#### Your assignment:
Pull out the passage of the forum thread below that runs from "Also why do" to "to finish (12/12).", word for word.

** Opening Text block block **

# 3 Weeks Left??



## BeerBong (Oct 3, 2013)

I can't have but 3 weeks left for outside before frost and the real cold hits here in Maine.  Here is one of the tops of my MOB (Mother of Berries) an early "Heavy Indica" cross (Sites say 45-50 days), yet here I am in October still waiting....  This being my first year I'm still learning the stages of bud growth.  How am I looking?  Will 3 weeks do me right?


----------



## BeerBong (Oct 3, 2013)

Here's a couple more.


----------



## Growdude (Oct 3, 2013)

Its all strain related, yours look to have at least 3 weeks more.
'
Did you look at the trich's with a scope?


----------



## 7greeneyes (Oct 3, 2013)

Plants lookin proper there *Beerbong*. Yeah I'd say 3-5 weeks, strain dependant.

Like *growdude* asked, have you scoped'em yet?


----------



## BeerBong (Oct 3, 2013)

I used a magnifying glass, they appear to be cloudy.  I ordered a 60x jewlers loop on e-bay this morning, should be here within the week. I don't think I have 5 weeks of nice weather...suggestions? Could I bring them inside and finish them in a window like a houseplant or some ****? I have big windows!!!  Hmmm...sounds stupid even typing it, but thought I'd ask...

Also why do you guys suppose they flowered so late?  These were supposed to be an early strain, yet I have friends who have all kinds of bud drying.


----------



## 7greeneyes (Oct 3, 2013)

as long as they're in relocatable pots and can fit under a light. I know you said they're OD girls but if I had a bloom light (1kwhps) at your disposal, I'd put'em under that to finish (12/12). 

I don't know how well they'd finish blooming in a lower light exposure (inside next to a window) along with the seasonal change.

eace: n' *mojo* for ya.

** Closing Text block block **
** Opening Given entries block **

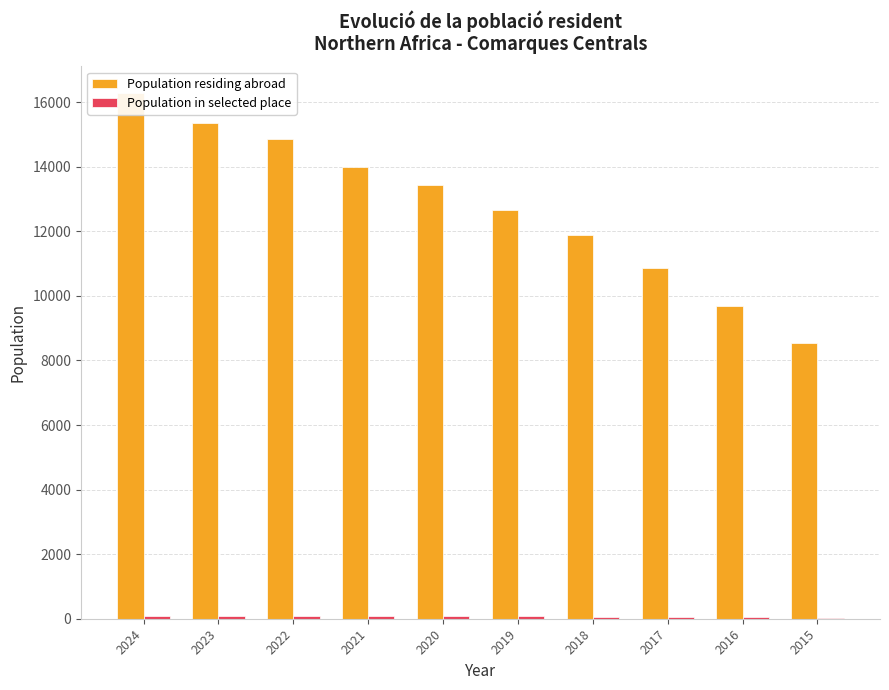

What is the sum of all Population in selected place values?

733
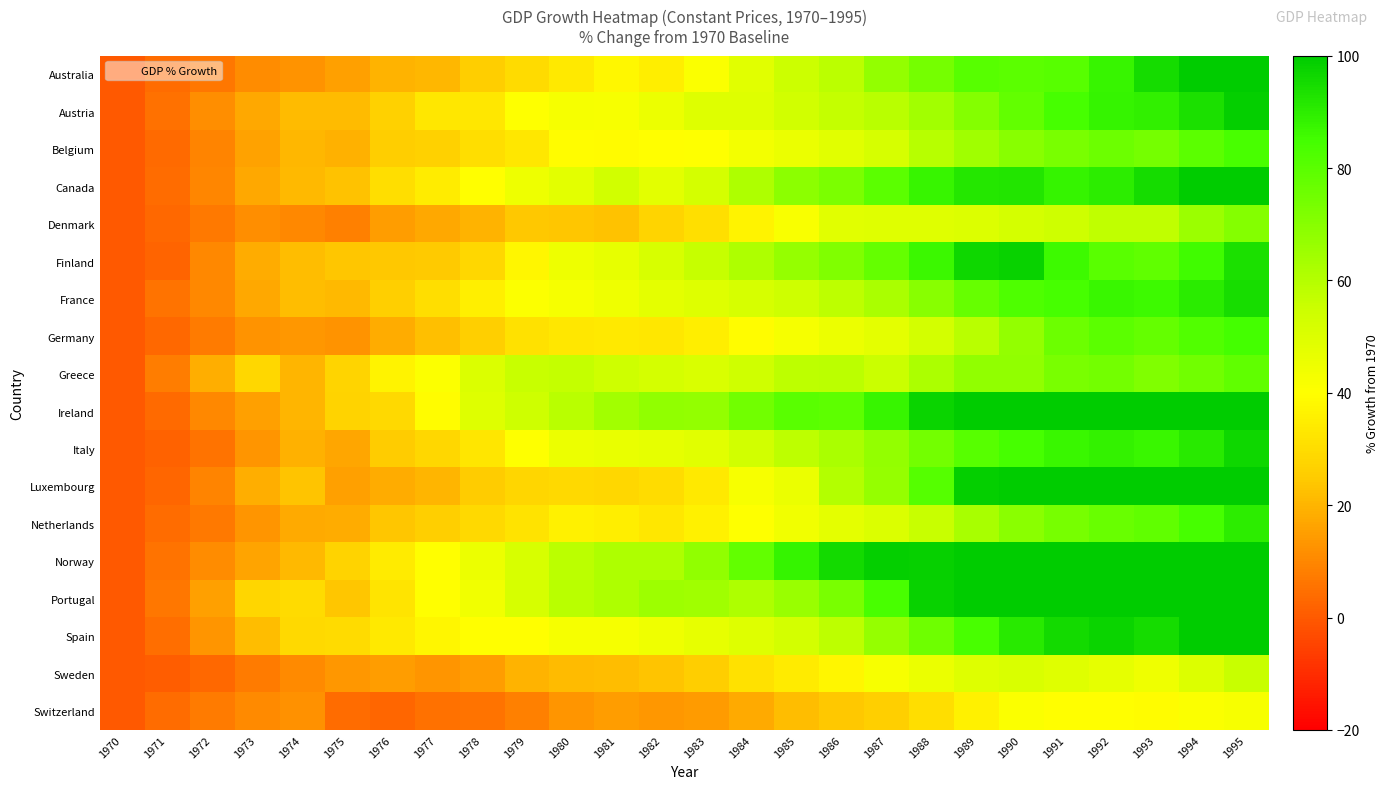

How many series are shown in this chart?

18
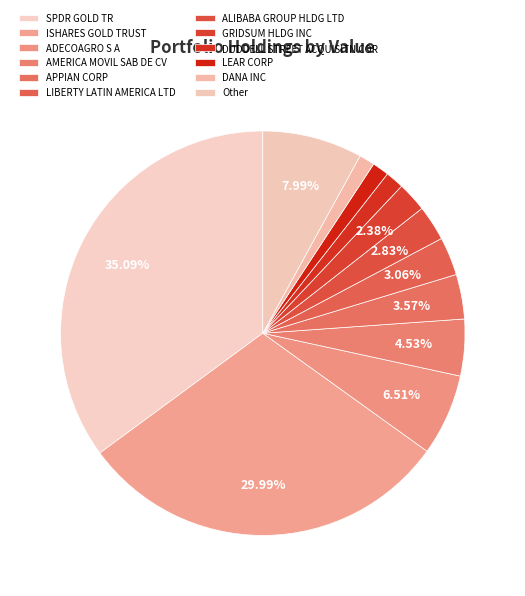

Combined, what portion of the pie is GRIDSUM HLDG INC and AMERICA MOVIL SAB DE CV?

6.9%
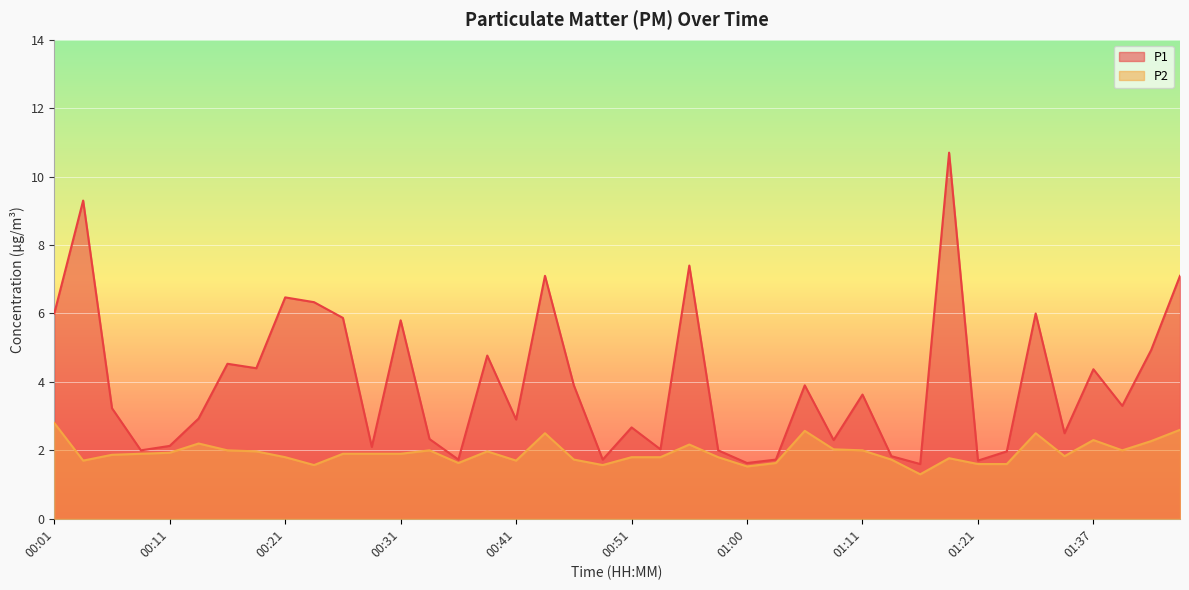

How many lines are shown in the chart?

2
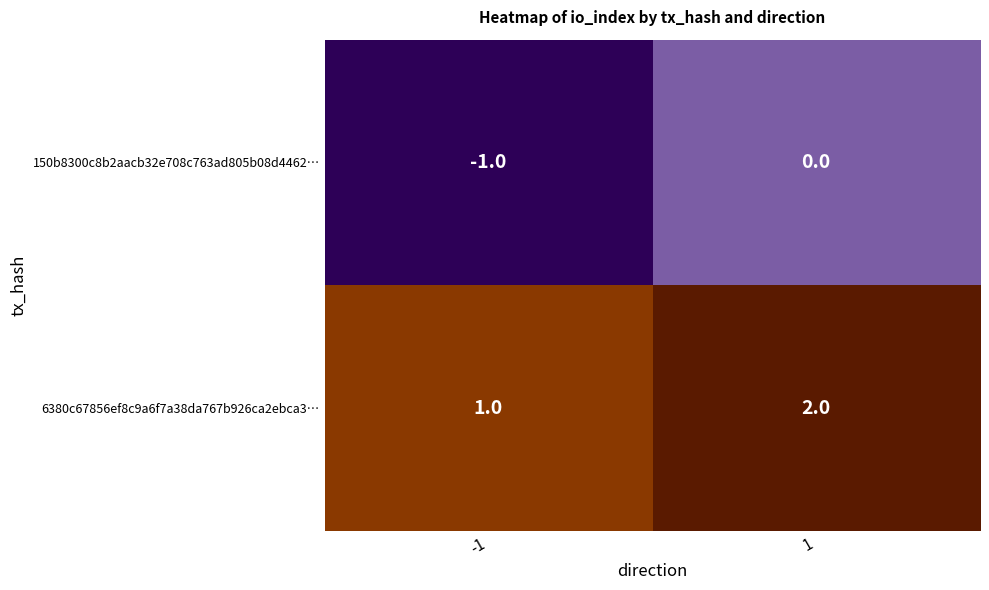

Reading left to right, transcribe all the data shown in this chart.

150b8300c8b2aacb32e708c763ad805b08d4462…: -1	0
6380c67856ef8c9a6f7a38da767b926ca2ebca3…: 1	2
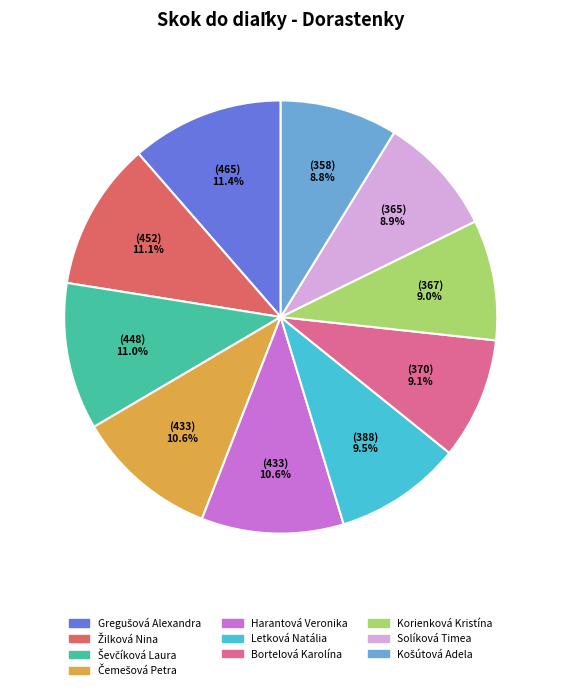

Approximately how many times larger is the value at Bortelová Karolína compared to Letková Natália?

1.0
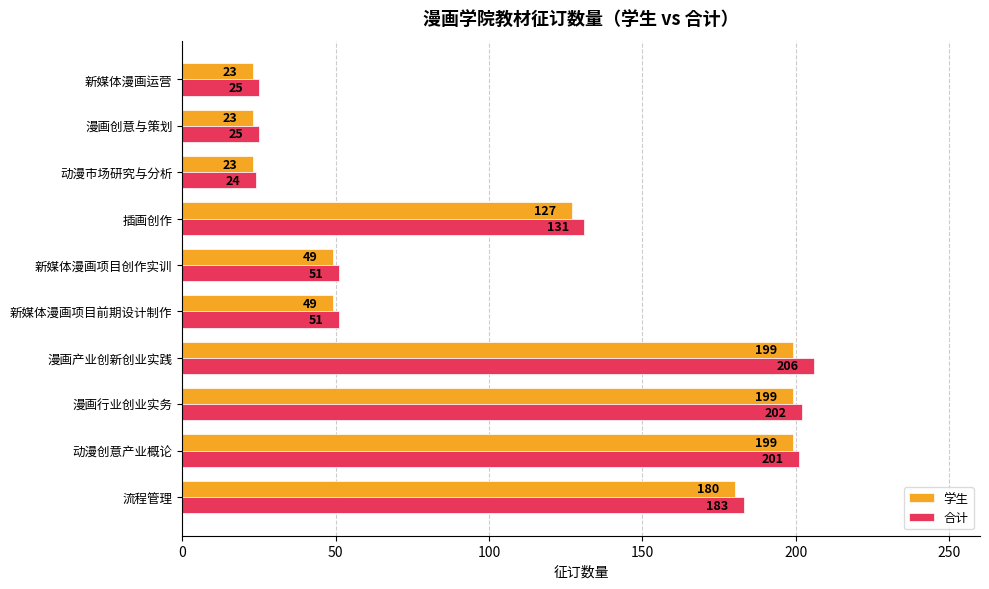

At 漫画创意与策划, list the series in order from smallest to largest.

学生, 合计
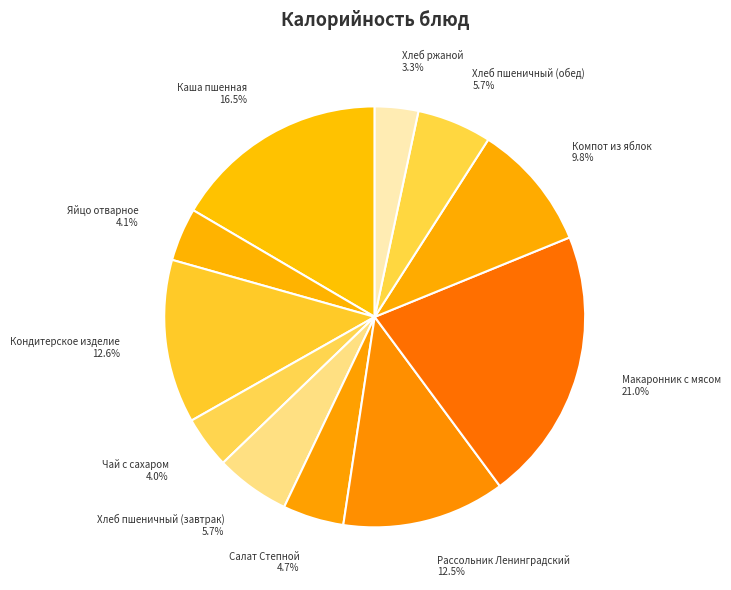

Which has a higher value, Хлеб ржаной or Хлеб пшеничный (обед)?

Хлеб пшеничный (обед)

** Closing Given entries block **

#### Your response:
Also why do you guys suppose they flowered so late?  These were supposed to be an early strain, yet I have friends who have all kinds of bud drying.


----------



## 7greeneyes (Oct 3, 2013)

as long as they're in relocatable pots and can fit under a light. I know you said they're OD girls but if I had a bloom light (1kwhps) at your disposal, I'd put'em under that to finish (12/12).